C’est une nouvelle pierre à l’édifice jurisprudentiel du droit au logement opposable qui vient d ‘être posée : la Cour européenne des droits de l’homme, dans un arrêt du 9 avril 2015, a pour la première fois condamné la France pour ne pas avoir relogé une famille reconnue prioritaire au titre du droit au logement opposable par un jugement du 28 décembre 2010 du tribunal administratif de Paris. Le préfet de région était alors condamné à reloger la famille, sous astreinte de 700 euros par mois de retard. Au jour du jugement de la CEDH, la famille n’avait toujours pas été relogée.
La Cour européenne estime que l’Etat français a violé l’article 6 paragraphe 1 de la Convention européenne des droits de l’homme, qui consacre le droit à un procès équitable : le défaut d’exécution du jugement en question ne se fonde sur aucune justification valable au sens de la jurisprudence de la Cour.
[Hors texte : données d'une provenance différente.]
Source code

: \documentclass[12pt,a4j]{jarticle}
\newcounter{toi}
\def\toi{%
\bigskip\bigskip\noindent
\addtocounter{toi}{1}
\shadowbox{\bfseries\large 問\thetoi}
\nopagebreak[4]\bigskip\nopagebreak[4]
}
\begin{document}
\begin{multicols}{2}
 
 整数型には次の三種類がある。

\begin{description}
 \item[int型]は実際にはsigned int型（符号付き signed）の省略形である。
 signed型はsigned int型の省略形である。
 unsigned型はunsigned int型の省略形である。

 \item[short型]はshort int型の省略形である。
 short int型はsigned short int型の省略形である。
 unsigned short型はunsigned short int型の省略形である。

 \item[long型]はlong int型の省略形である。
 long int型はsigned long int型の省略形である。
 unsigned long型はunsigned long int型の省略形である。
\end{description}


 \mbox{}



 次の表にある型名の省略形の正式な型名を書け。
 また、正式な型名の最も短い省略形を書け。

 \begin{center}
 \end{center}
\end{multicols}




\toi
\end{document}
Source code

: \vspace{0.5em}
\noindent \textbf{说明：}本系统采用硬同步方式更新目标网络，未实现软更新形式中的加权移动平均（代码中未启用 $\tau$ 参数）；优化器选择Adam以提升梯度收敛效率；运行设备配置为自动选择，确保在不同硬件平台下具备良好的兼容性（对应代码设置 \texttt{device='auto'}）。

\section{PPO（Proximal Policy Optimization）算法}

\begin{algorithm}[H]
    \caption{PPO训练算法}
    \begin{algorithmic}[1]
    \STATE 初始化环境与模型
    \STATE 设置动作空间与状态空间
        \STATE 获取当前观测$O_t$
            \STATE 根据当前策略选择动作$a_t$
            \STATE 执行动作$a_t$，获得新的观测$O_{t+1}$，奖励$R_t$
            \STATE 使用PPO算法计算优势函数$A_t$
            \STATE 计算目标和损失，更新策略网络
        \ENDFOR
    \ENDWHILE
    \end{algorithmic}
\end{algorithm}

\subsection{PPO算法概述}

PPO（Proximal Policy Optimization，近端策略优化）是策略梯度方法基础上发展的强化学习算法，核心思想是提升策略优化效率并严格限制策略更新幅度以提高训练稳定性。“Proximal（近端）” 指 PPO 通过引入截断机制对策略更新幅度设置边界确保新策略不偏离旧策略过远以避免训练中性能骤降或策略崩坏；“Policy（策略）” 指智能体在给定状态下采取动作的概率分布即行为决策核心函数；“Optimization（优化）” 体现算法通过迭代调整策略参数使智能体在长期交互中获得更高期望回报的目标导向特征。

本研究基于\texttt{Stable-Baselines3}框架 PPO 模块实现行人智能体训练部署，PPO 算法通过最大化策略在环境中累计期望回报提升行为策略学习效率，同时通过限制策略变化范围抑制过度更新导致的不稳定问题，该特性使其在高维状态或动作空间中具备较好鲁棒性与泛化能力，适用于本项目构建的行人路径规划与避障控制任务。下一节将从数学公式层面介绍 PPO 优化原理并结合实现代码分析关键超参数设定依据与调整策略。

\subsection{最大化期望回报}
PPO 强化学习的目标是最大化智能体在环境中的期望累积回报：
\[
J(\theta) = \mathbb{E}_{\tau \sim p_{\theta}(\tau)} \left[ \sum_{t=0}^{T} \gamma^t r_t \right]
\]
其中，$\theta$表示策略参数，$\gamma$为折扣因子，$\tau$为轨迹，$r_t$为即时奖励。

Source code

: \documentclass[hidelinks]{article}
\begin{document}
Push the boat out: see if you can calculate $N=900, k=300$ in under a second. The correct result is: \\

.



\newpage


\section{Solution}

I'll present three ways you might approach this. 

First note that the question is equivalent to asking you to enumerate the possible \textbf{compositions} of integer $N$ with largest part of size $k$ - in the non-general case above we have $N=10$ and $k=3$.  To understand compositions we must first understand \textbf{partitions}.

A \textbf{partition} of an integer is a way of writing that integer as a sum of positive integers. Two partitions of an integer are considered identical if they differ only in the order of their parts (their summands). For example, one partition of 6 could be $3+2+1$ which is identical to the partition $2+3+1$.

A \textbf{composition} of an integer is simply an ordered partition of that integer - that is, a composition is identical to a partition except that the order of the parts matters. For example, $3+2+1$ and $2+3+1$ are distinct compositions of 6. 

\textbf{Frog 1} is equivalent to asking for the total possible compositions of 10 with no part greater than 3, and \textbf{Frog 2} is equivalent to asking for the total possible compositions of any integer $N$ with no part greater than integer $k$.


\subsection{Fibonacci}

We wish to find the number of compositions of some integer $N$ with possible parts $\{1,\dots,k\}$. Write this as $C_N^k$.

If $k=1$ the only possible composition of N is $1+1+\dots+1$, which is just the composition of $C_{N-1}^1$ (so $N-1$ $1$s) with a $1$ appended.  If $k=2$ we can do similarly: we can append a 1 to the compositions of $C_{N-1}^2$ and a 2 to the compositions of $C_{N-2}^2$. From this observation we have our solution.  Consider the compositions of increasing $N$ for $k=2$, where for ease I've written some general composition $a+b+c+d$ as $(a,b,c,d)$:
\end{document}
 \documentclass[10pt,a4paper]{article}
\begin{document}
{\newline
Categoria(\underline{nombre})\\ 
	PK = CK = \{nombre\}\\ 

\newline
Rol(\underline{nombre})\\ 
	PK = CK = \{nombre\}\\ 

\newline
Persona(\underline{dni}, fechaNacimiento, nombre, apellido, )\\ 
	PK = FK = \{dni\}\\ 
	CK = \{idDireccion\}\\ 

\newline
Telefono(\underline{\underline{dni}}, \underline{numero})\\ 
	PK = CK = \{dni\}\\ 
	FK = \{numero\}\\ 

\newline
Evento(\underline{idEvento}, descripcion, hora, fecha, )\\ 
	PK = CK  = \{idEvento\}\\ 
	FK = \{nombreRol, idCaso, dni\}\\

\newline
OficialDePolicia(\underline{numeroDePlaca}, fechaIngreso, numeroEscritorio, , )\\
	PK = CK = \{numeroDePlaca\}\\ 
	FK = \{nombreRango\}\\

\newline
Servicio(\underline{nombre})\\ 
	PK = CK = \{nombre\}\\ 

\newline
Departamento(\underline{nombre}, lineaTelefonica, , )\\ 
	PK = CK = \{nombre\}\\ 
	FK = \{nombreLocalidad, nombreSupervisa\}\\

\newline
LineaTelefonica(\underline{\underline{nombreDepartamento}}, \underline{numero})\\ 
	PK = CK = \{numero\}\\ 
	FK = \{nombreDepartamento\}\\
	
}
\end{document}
Le manque de ressources de l’Etat pour assurer le relogement n’est pas un argument valable, juge la Cour.
L’Etat, juridiquement cerné
Il s’agit là d’un nouveau recours pour les personnes prioritaires, alors que la loi Dalo donne déjà la possibilité au juge français de condamner l’Etat sous astreinte à assurer le relogement des familles prioritaires.
Deux jugements du tribunal administratif de Paris du 17 décembre 2010 avaient également reconnu la responsabilité de l’Etat pour méconnaissance de son obligation de relogement, et condamné ce dernier à verser, au-delà des astreintes, des dommages et intérêts aux familles non relogées.
L’Etat est donc désormais juridiquement « cerné » face aux bénéficiaires du Dalo, alors qu’en 2014, 8519 jugements d’astreinte ont été prononcés pour non relogement de personnes pourtant reconnues au titre du droit au logement opposable.
Selon le dernier bilan du Dalo, publié en mars 2015, les chiffres sont toujours en hausse, notamment en Ile-de-France qui concentre une majeure partie des demandeurs (44013 ménages à reloger en 2014, contre 41375 en 2013).
René Dutrey, secrétaire général du Haut comité pour le logement des personnes défavorisées, demande la mise en place d’un plan d’urgence, comportant des objectifs chiffrés par territoires pour reloger les 59 502 ménages reconnus au titre du droit au logement opposable en attente depuis 6 mois à 7 ans.